Something happened in Varginha, and we’d all like to know what it was. But a “researcher” who spent three hours on somebody’s “Konkrete” podcast claiming he discovered “proof,” who takes a generic alien PAINTING made of what three teen girls (re-interviewed here) say they saw, and swoons at “seeing the original…illustration…holding it in my HANDS” isn’t going to be the fellow to provide answers.
“The truth is out there.” And a lot of hucksters are going to keep cashing in on vague, credulous claptrap like “Moment of Contact” until somebody hands us actual “proof” about what’s going on.
Rating: unrated
Cast: James Fox, assorted experts and witnesses and others involved in the Varginha, Brazil “encounter”

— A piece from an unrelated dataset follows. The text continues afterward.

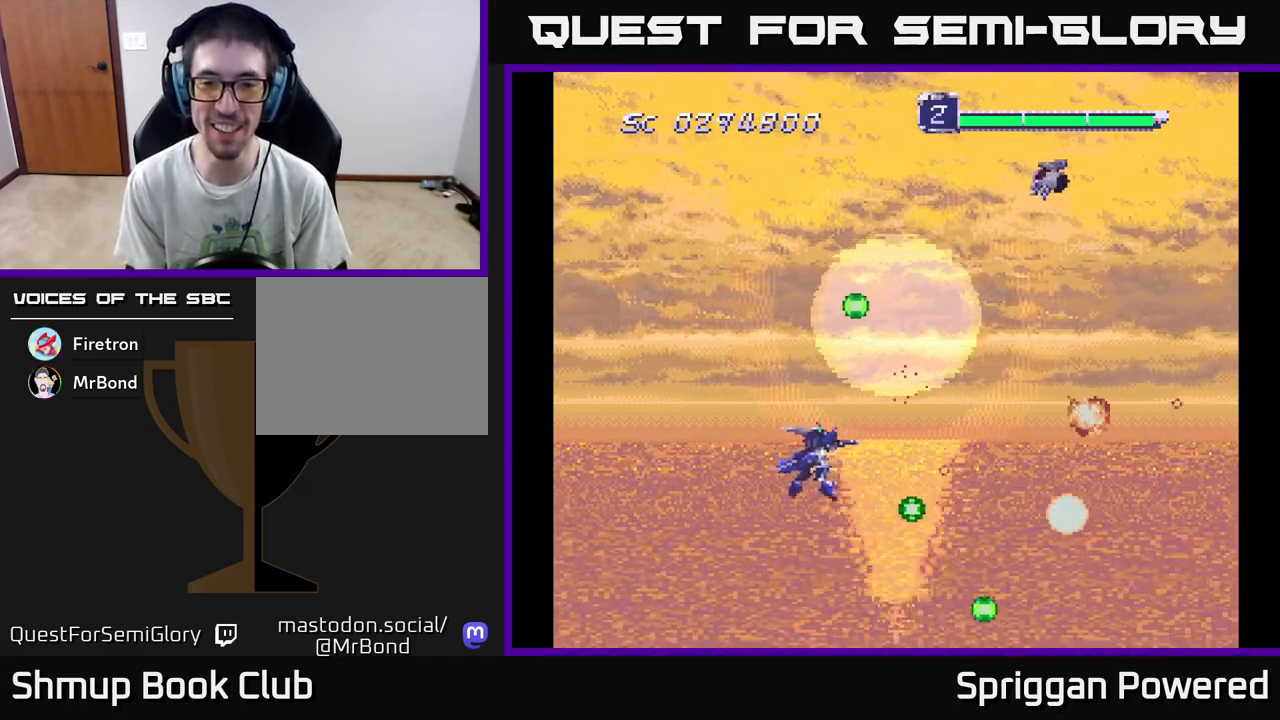
{"buttons": ["DPAD_UP"], "events": [[50, "A", "down"], [133, "A", "up"], [217, "A", "down"], [317, "A", "up"], [333, "DPAD_LEFT", "down"], [367, "DPAD_LEFT", "up"], [400, "A", "down"], [500, "A", "up"]]}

Credits: Directed by James Fox. A 1091 release.
Running time: 1:48
Good job on the terrible review and ridiculous expectations Roger. Another swing and a miss, as expected from your readership.
You know the difference between you and me, “Chad?” I laid out places Fox could do the journalistic BASICS and make a more credible movie. Easy, obvious things that any journalist would spot. NORAD said this? Get the documentation. PROVE it. FOIA request. Simple. This happened in 1996, and all this huckster does is give everybody’s excuse about how something that happened in a CITY in 1996 isn’t documented, photographed, a “crash” with no debris. And on and on. Doesn’t do much with the death certificate he has on hand. Why? Probably doesn’t back up his BS assertions. This wasn’t ancient history, ten years after the digital camera had gone on the market. And yet…nothing. Didn’t bring a Geiger counter to an alleged crash site. Gullible rubes like you keep him in business.
This is a pretty lame review. I’m not sure why you’re stating this documentary is “nakedly exploitative”, and it seems weird that you make such a big deal of the documentary makers using the term “allegedly” (far less often than you imply), when this is the only feasible approach in any documentary relying heavily on witness testimony.
I’m also not sure why you say the documentary claims “this or that fresh witness” disappeared for 26 years, when they made this claim for only one of the witnesses. It’s fine to take a critical approach, but you only damage your own credibility when you seem to be trying so hard to distort the facts.
Oh? Did you take notes while watching it? I did. I quoted it accurately. You don’t ask hard (not that hard, OBVIOUS) questions and attack those who do because you either don’t know any better — you’re so young you think 1996 is ancient history (no, there were thousands of cameras, even digital ones, in Varginha by that time) — or you don’t want to know the answers. You mischaracterize what I wrote because the facts as presented don’t back your gullibility up.